Japanese companies should take greater advantage of the strong yen to increase overseas investments and buy natural resources, according to the country’s economy minister.
While Japanese exporters have been complaining about the yen’s rise, which hit record highs on a nominal basis against the dollar late last year, Yukio Edano said companies should not ignore the upside of a strong currency.
“We should use the strong yen assertively to invest and buy things, to be as proactive as possible,” said Mr Edano, whose brief also includes trade and industry. “Japan is short on resources, so we need to use this opportunity to firmly secure rights to energy and commodities.”
His call echoes the country’s buying spree in the 1980s, when Japanese companies snapped up US real estate and overseas competitors. A revival of that strategy, but with a focus on natural resources, is pitting Japanese firms against a new generation of Chinese rivals.
According to Mergermarket, Japanese companies spent $69.5 billon on overseas assets in 2011, more than double their 2010 total but less than the record $74.2 billon of deals completed in 2008.
Mr Edano urged companies to become even bolder: “It’s not something just for the bureaucracy: it’s something I encourage the private sector to push ahead with vigorously ... We have to go on the offensive.”
Japan’s trading houses, which make the bulk of their profits from commodities, have embarked on a buying spree that has surprised Western mining and oil executives. The top five houses — Mitsubishi, Mitsui, Sumitomo, Itochu and Marubeni — are significant producers and traders of commodities including copper, iron ore, crude oil, coal, aluminium, soyabeans and liquefied natural gas.
Mitsubishi, the largest such group, took a 5 percent stake in Royal Dutch Shell’s $17 billon natural gas project in Iraq. Mitsubishi and Mitsui, its main rival, are also on opposite sides of a $6 billon battle for control of one of Chile’s most prized copper mines, which is owned by London-listed Anglo American.
“The trading houses have been re-energised by the [Japanese] government,” said the chief executive of a London-based mining company.
Mr Edano’s ministry also intends to increase funding for state-backed investment groups, such as the Japan Oil, Gas and Metals National Corporation, and wants to enact legal changes allowing them to buy into wider variety of assets. Jogmec will have Y92.7 billon ($1.2 billon) next year to invest in resource exploration and extraction projects, almost all of them overseas, compared with Y12.1 billon last year.

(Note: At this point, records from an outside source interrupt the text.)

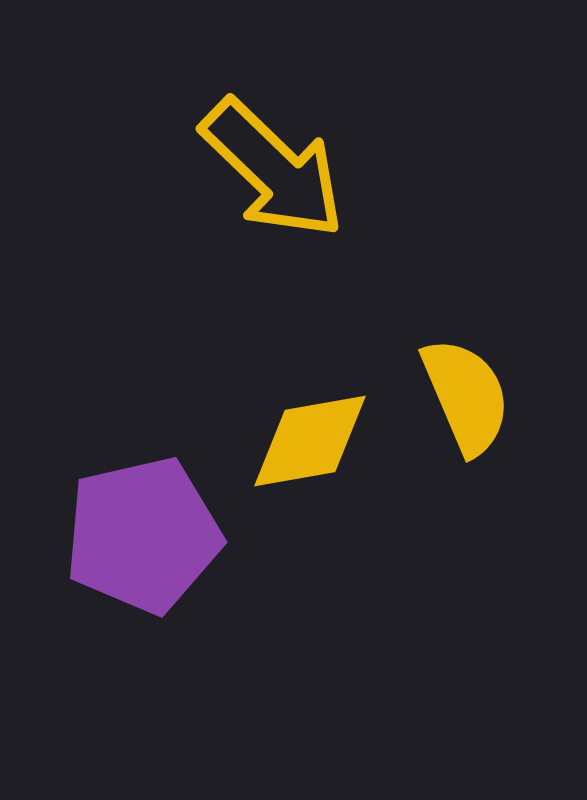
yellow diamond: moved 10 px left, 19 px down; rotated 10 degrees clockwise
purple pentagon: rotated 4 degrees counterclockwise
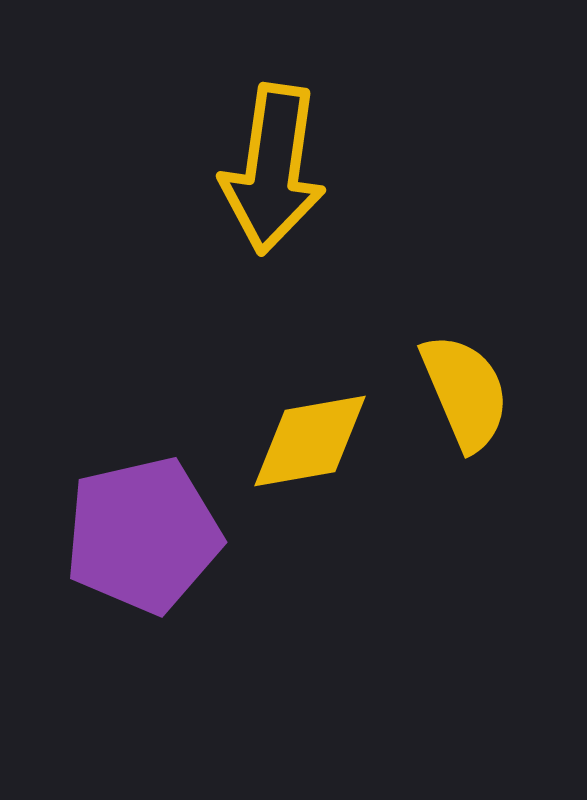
yellow arrow: rotated 54 degrees clockwise
yellow semicircle: moved 1 px left, 4 px up
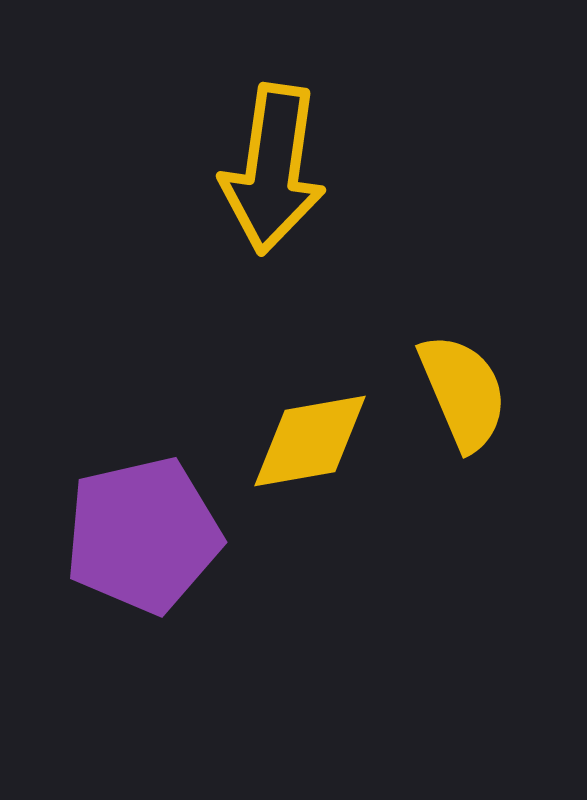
yellow semicircle: moved 2 px left
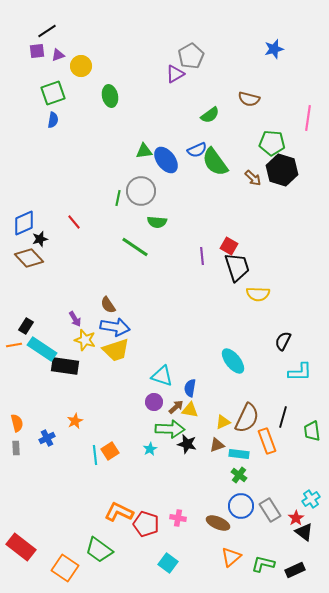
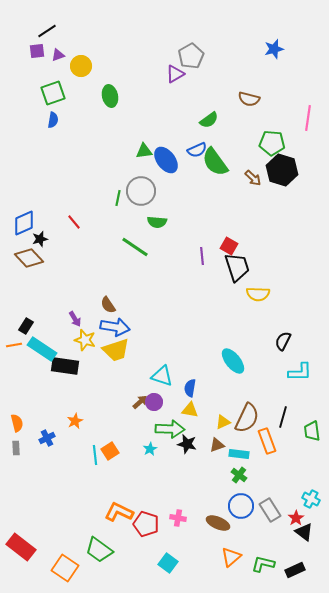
green semicircle at (210, 115): moved 1 px left, 5 px down
brown arrow at (176, 407): moved 36 px left, 5 px up
cyan cross at (311, 499): rotated 30 degrees counterclockwise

Addressing concerns about job losses in Japan as businesses move their focus abroad, Mr Edano said government surveys of small and medium-sized enterprises suggested that competitiveness gains from foreign expansion eventually strengthen companies’ domestic operations.
“At first, of course, there is a loss of jobs at home. But after about five years they expand [domestic] hiring and end up employing more people than companies that don’t expand beyond Japan,” he said.
The economy minister also called for greater competition in Japan’s electricity market after the nuclear crisis at the Fukushima Daiichi nuclear plant.
Mr Edano said he hoped for an early launch of full negotiations on a long-awaited trade agreement with the European Union.